(What needs to be done)
Copy out the records below, substituting "collected by" for each occurrence of "collectors" and leaving everything else as it is.

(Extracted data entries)
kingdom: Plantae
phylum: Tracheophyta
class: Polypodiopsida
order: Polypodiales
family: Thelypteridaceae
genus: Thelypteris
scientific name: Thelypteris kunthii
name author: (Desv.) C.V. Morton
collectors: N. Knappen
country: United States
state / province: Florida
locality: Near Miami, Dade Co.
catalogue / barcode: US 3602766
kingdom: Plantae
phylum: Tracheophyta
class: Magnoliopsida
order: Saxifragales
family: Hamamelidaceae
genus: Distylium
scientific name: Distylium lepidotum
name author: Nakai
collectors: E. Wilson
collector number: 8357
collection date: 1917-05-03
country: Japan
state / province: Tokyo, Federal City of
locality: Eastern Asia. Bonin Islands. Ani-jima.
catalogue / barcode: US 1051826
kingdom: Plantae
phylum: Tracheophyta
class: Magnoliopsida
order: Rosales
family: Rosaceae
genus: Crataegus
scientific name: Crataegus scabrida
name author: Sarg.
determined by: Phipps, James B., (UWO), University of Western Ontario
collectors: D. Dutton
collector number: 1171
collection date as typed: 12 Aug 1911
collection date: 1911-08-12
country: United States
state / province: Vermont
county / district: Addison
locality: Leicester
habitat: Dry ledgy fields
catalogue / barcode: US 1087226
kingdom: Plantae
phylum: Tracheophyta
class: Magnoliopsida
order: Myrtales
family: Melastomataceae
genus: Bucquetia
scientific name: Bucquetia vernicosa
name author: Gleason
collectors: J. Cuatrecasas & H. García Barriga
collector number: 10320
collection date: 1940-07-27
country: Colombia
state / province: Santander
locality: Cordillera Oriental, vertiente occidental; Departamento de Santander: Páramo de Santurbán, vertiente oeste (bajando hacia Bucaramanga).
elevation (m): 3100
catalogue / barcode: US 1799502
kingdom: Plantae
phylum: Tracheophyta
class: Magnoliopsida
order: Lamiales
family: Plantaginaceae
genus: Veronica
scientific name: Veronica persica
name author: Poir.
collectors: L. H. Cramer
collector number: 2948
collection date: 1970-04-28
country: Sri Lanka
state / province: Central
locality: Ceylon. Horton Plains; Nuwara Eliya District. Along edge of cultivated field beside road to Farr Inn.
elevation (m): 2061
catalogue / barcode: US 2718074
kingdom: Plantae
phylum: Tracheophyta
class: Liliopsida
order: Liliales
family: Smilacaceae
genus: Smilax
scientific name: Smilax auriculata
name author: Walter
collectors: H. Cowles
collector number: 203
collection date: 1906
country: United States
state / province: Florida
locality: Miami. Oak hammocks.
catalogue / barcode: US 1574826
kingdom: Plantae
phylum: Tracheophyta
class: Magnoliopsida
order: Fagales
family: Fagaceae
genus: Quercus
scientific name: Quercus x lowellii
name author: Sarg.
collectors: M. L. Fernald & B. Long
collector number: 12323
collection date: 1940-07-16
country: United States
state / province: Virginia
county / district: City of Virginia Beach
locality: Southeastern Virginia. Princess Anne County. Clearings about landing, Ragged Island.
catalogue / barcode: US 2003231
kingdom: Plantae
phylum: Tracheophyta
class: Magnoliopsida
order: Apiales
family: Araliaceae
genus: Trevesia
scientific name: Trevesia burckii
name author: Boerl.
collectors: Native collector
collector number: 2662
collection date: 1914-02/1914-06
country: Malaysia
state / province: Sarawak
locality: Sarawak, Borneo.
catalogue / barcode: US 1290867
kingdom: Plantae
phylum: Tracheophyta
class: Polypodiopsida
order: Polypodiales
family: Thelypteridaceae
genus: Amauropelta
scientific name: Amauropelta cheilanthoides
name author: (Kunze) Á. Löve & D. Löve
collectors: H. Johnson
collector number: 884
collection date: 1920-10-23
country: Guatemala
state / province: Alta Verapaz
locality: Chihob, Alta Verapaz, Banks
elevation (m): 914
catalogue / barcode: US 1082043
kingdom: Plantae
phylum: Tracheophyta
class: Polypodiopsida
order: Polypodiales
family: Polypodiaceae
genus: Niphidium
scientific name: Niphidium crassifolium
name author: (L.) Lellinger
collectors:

(Exercise output)
kingdom: Plantae
phylum: Tracheophyta
class: Polypodiopsida
order: Polypodiales
family: Thelypteridaceae
genus: Thelypteris
scientific name: Thelypteris kunthii
name author: (Desv.) C.V. Morton
collected by: N. Knappen
country: United States
state / province: Florida
locality: Near Miami, Dade Co.
catalogue / barcode: US 3602766
kingdom: Plantae
phylum: Tracheophyta
class: Magnoliopsida
order: Saxifragales
family: Hamamelidaceae
genus: Distylium
scientific name: Distylium lepidotum
name author: Nakai
collected by: E. Wilson
collector number: 8357
collection date: 1917-05-03
country: Japan
state / province: Tokyo, Federal City of
locality: Eastern Asia. Bonin Islands. Ani-jima.
catalogue / barcode: US 1051826
kingdom: Plantae
phylum: Tracheophyta
class: Magnoliopsida
order: Rosales
family: Rosaceae
genus: Crataegus
scientific name: Crataegus scabrida
name author: Sarg.
determined by: Phipps, James B., (UWO), University of Western Ontario
collected by: D. Dutton
collector number: 1171
collection date as typed: 12 Aug 1911
collection date: 1911-08-12
country: United States
state / province: Vermont
county / district: Addison
locality: Leicester
habitat: Dry ledgy fields
catalogue / barcode: US 1087226
kingdom: Plantae
phylum: Tracheophyta
class: Magnoliopsida
order: Myrtales
family: Melastomataceae
genus: Bucquetia
scientific name: Bucquetia vernicosa
name author: Gleason
collected by: J. Cuatrecasas & H. García Barriga
collector number: 10320
collection date: 1940-07-27
country: Colombia
state / province: Santander
locality: Cordillera Oriental, vertiente occidental; Departamento de Santander: Páramo de Santurbán, vertiente oeste (bajando hacia Bucaramanga).
elevation (m): 3100
catalogue / barcode: US 1799502
kingdom: Plantae
phylum: Tracheophyta
class: Magnoliopsida
order: Lamiales
family: Plantaginaceae
genus: Veronica
scientific name: Veronica persica
name author: Poir.
collected by: L. H. Cramer
collector number: 2948
collection date: 1970-04-28
country: Sri Lanka
state / province: Central
locality: Ceylon. Horton Plains; Nuwara Eliya District. Along edge of cultivated field beside road to Farr Inn.
elevation (m): 2061
catalogue / barcode: US 2718074
kingdom: Plantae
phylum: Tracheophyta
class: Liliopsida
order: Liliales
family: Smilacaceae
genus: Smilax
scientific name: Smilax auriculata
name author: Walter
collected by: H. Cowles
collector number: 203
collection date: 1906
country: United States
state / province: Florida
locality: Miami. Oak hammocks.
catalogue / barcode: US 1574826
kingdom: Plantae
phylum: Tracheophyta
class: Magnoliopsida
order: Fagales
family: Fagaceae
genus: Quercus
scientific name: Quercus x lowellii
name author: Sarg.
collected by: M. L. Fernald & B. Long
collector number: 12323
collection date: 1940-07-16
country: United States
state / province: Virginia
county / district: City of Virginia Beach
locality: Southeastern Virginia. Princess Anne County. Clearings about landing, Ragged Island.
catalogue / barcode: US 2003231
kingdom: Plantae
phylum: Tracheophyta
class: Magnoliopsida
order: Apiales
family: Araliaceae
genus: Trevesia
scientific name: Trevesia burckii
name author: Boerl.
collected by: Native collector
collector number: 2662
collection date: 1914-02/1914-06
country: Malaysia
state / province: Sarawak
locality: Sarawak, Borneo.
catalogue / barcode: US 1290867
kingdom: Plantae
phylum: Tracheophyta
class: Polypodiopsida
order: Polypodiales
family: Thelypteridaceae
genus: Amauropelta
scientific name: Amauropelta cheilanthoides
name author: (Kunze) Á. Löve & D. Löve
collected by: H. Johnson
collector number: 884
collection date: 1920-10-23
country: Guatemala
state / province: Alta Verapaz
locality: Chihob, Alta Verapaz, Banks
elevation (m): 914
catalogue / barcode: US 1082043
kingdom: Plantae
phylum: Tracheophyta
class: Polypodiopsida
order: Polypodiales
family: Polypodiaceae
genus: Niphidium
scientific name: Niphidium crassifolium
name author: (L.) Lellinger
collected by:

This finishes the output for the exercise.